La famosa cascada de Orbaneja del Castillo ya luce una cara totalmente renovada después de las mejoras que se han llevado a cabo en todo el entorno, pensando tanto en el visitante como en la protección de este increíble patrimonio. La limpieza de la frondosa vegetación, la colocación de un amplio mirador y la creación de varias pasarelas por zonas por donde antes no se podían transitar suponen un antes y un después para uno de los pueblos burgaleses más turísticos.
El amplio mirador, que permite ahora adentrarse en la cascada para poder ver más cerca que nunca el salto del agua, se alza como una de las grandes novedades realizadas por parte de Medio Ambiente de la Junta de Castilla y León. La obra se ha integrado perfectamente en el paisaje y esa precisamente es una de las cuestiones por la que más han luchado las administraciones, también la Junta Vecinal, a la hora de desarrollar dicho proyecto.
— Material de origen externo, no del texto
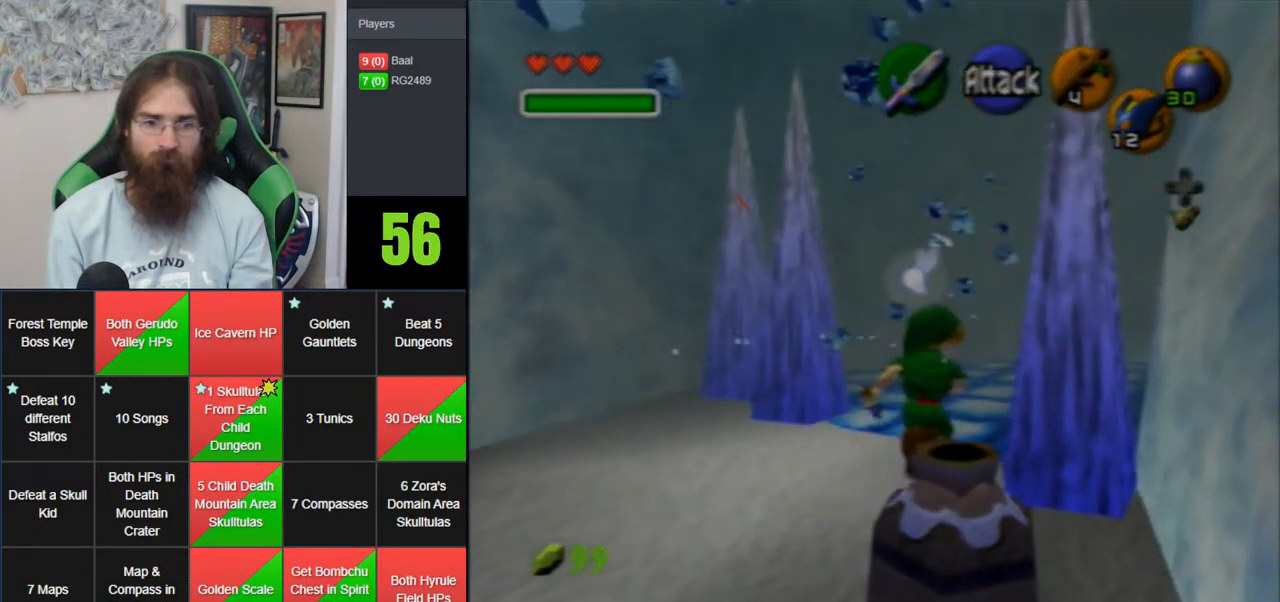
{"dt_ms": 500, "buttons": [], "left_stick": "up", "events": [[100, "A", "down"], [133, "Z", "down"], [317, "A", "up"], [350, "Z", "up"], [350, "left_stick", "up"]]}
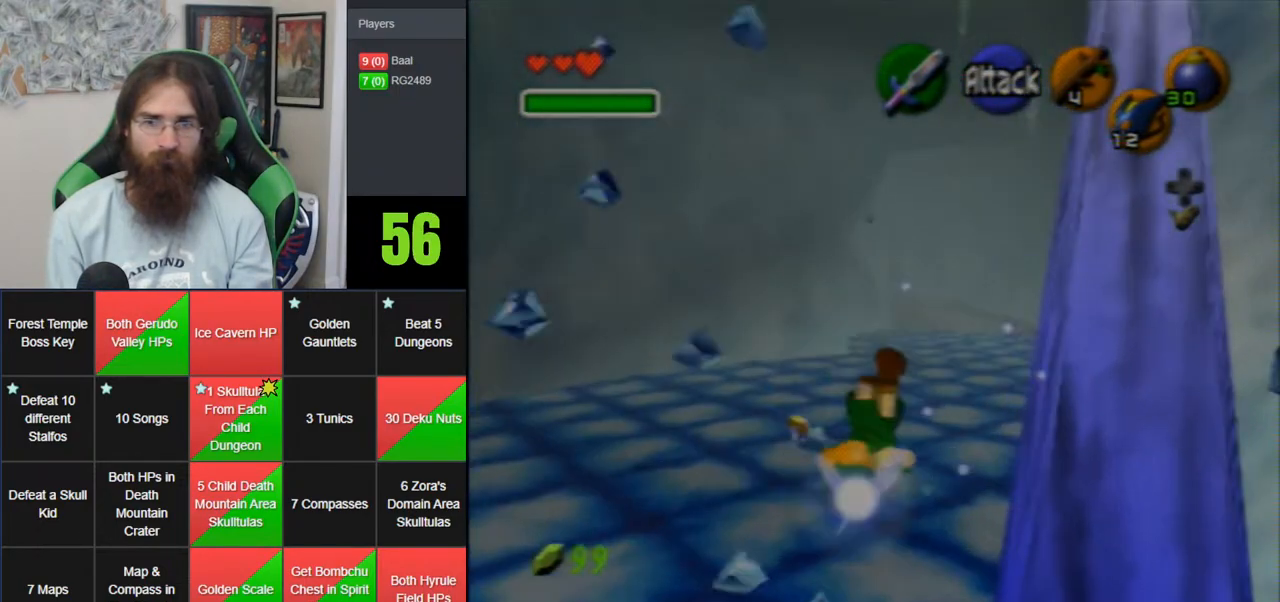
{"dt_ms": 500, "buttons": ["A"], "left_stick": "up", "events": [[417, "A", "down"]]}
Ahora los turistas han ganado punto privilegiado para fotografiar este espacio. Y una de las ventajas más comentadas es que ahora la gente se concentrará más en dicha instalación en lugar de quedarse en mitad de la carretera.
«Se trata de mantener todo lo natural que se pueda, este es nuestro principal recurso», explica el alcalde de Orbaneja del Castillo, José Martínez, que se muestra realmente encantado con el resultado y considera que las nuevas infraestructuras están muy bien pensadas para que los visitantes disfruten más del entorno. Según aclara, tanto el mantenimiento como la responsabilidad civil -en caso de que ocurra algo- corresponde a la administración regional. Por otro lado, menciona que ahora deben empezar a sacar más partido económico a la cantidad de personas que llegan y es que, según afirma, en 2025 superaron los 600 visitantes de media cada día.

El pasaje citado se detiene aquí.